Have you noticed that most social networking sites have blue branding? The reason sites like Linkedin, Facebook and Twitter buy into blue is because we think of blue as an authoritative and trustworthy colour. It is calming and comes across as intelligent. Some of you will be reading along and nodding your head, “yes, insightful. So true,” or “I’d never realised that,” whereas others may not be on board just yet.

The psychology of colour is well documented and is often used within marketing for branding purposes. Creatives use colour to set the scene, playing on our subconscious understanding of what colours represent. Spiritual people may be aware of the semiotics too, as the connotations to each colour correspond with the colours of the chakra.
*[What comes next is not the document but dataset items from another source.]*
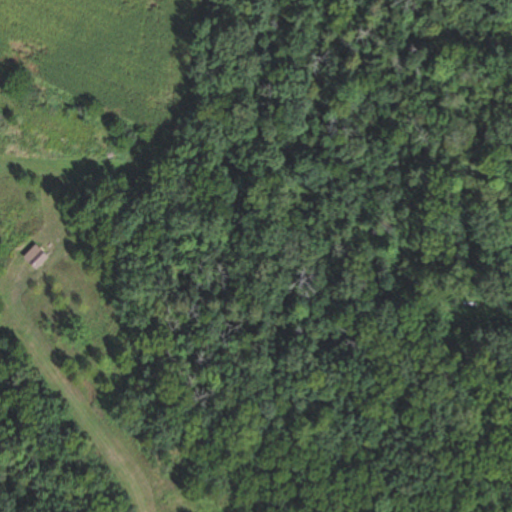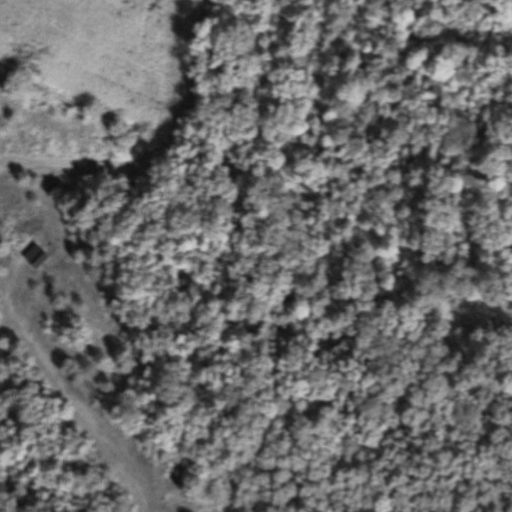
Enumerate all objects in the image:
building: (37, 257)
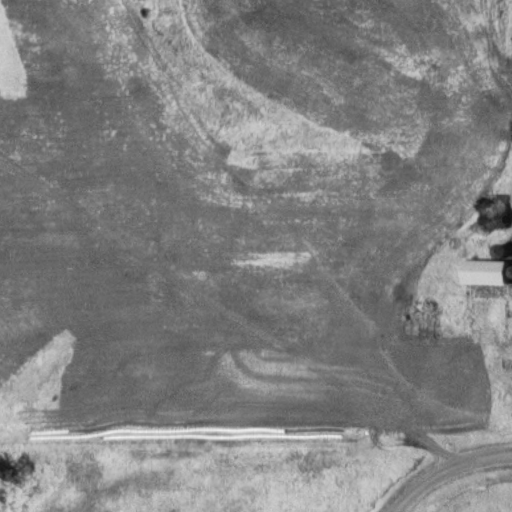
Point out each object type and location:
road: (446, 468)
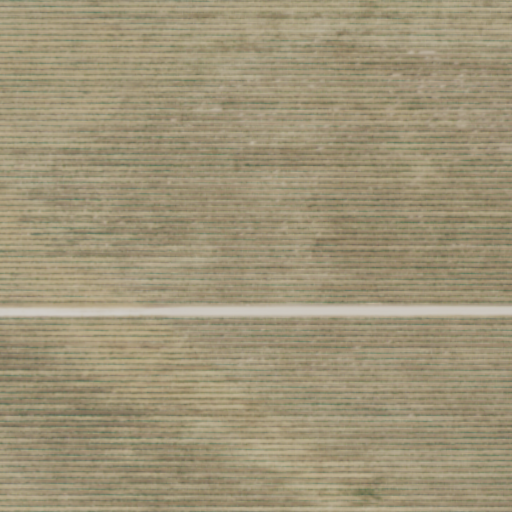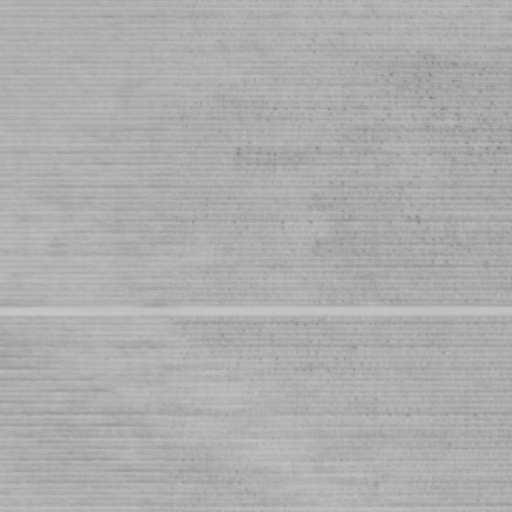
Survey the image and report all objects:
crop: (159, 135)
crop: (257, 416)
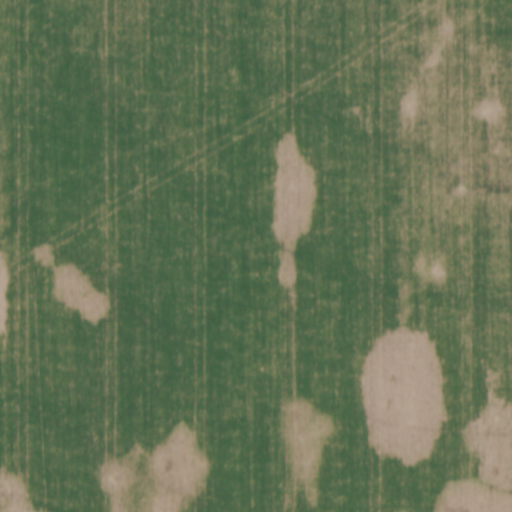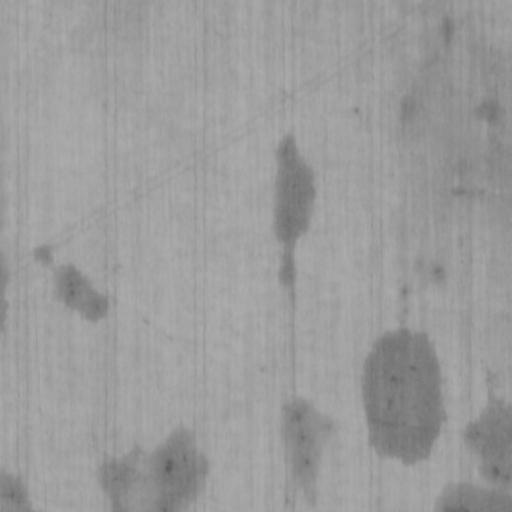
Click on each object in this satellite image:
crop: (256, 256)
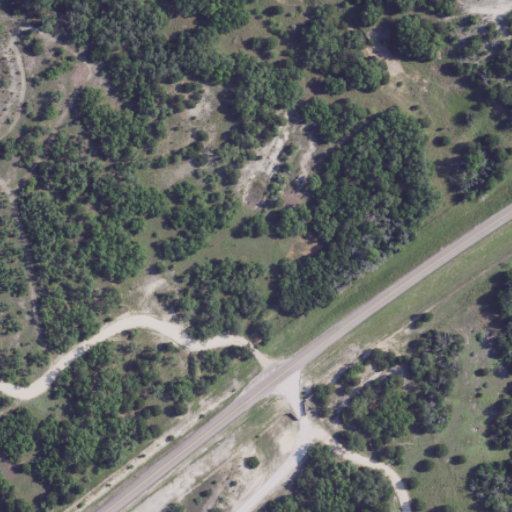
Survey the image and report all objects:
road: (310, 357)
road: (416, 413)
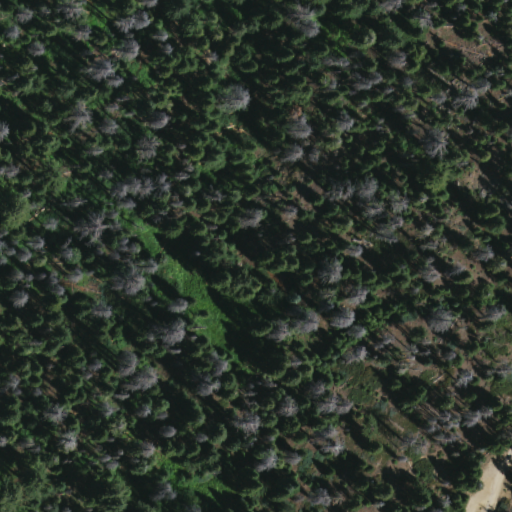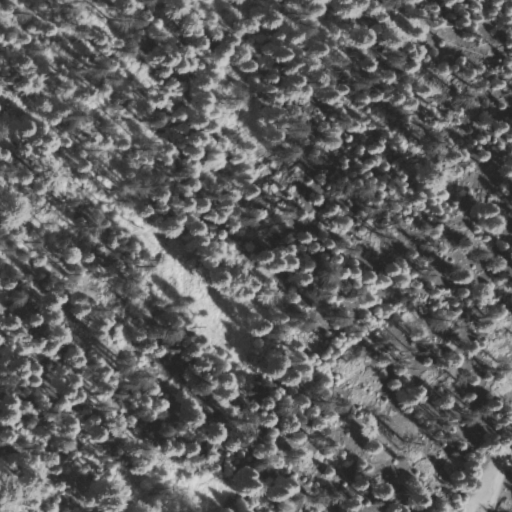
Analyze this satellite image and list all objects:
road: (486, 479)
road: (469, 507)
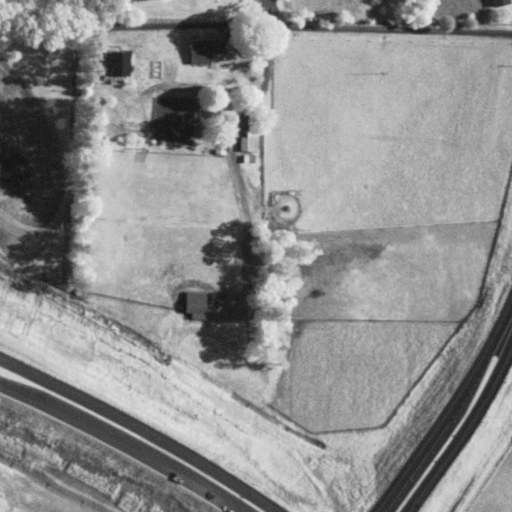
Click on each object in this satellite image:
building: (501, 2)
road: (269, 12)
road: (256, 24)
building: (207, 49)
building: (124, 62)
road: (207, 138)
building: (250, 138)
building: (199, 305)
road: (483, 359)
road: (18, 392)
road: (464, 420)
road: (138, 431)
road: (138, 453)
road: (415, 458)
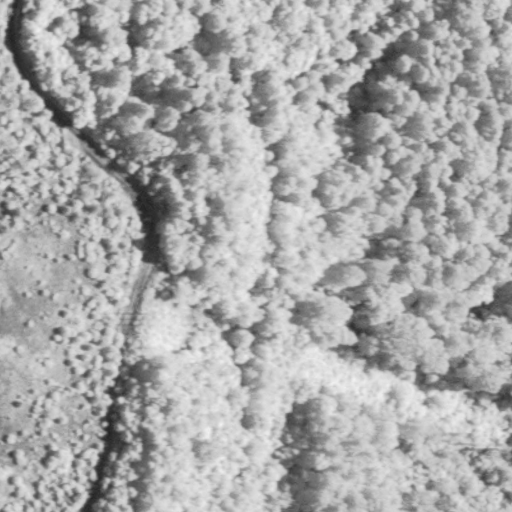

Rather than an individual, subjective interpretation, society has a collective understanding of what different colours represent. So, for instance, green is often thought to be nurturing and healthy because we associate it with nature.

When branding your business, colour plays a fundamental role in getting across the right message and attracting people to your brand. By understanding the general associations with a colour, you can influence how people see you.


‘Good’ associations: passion, love, action, strength

‘Bad’ associations: danger, anger, stop

Red is typically used for bold, exciting products and many household brands such as coca cola, cannon, Toyota and MacDonald’s use red as their primary colour. By pairing red with another colour such as green, negative aspects such as anger and a need to stop can be counteracted by associations of peace and a ‘fresh start’.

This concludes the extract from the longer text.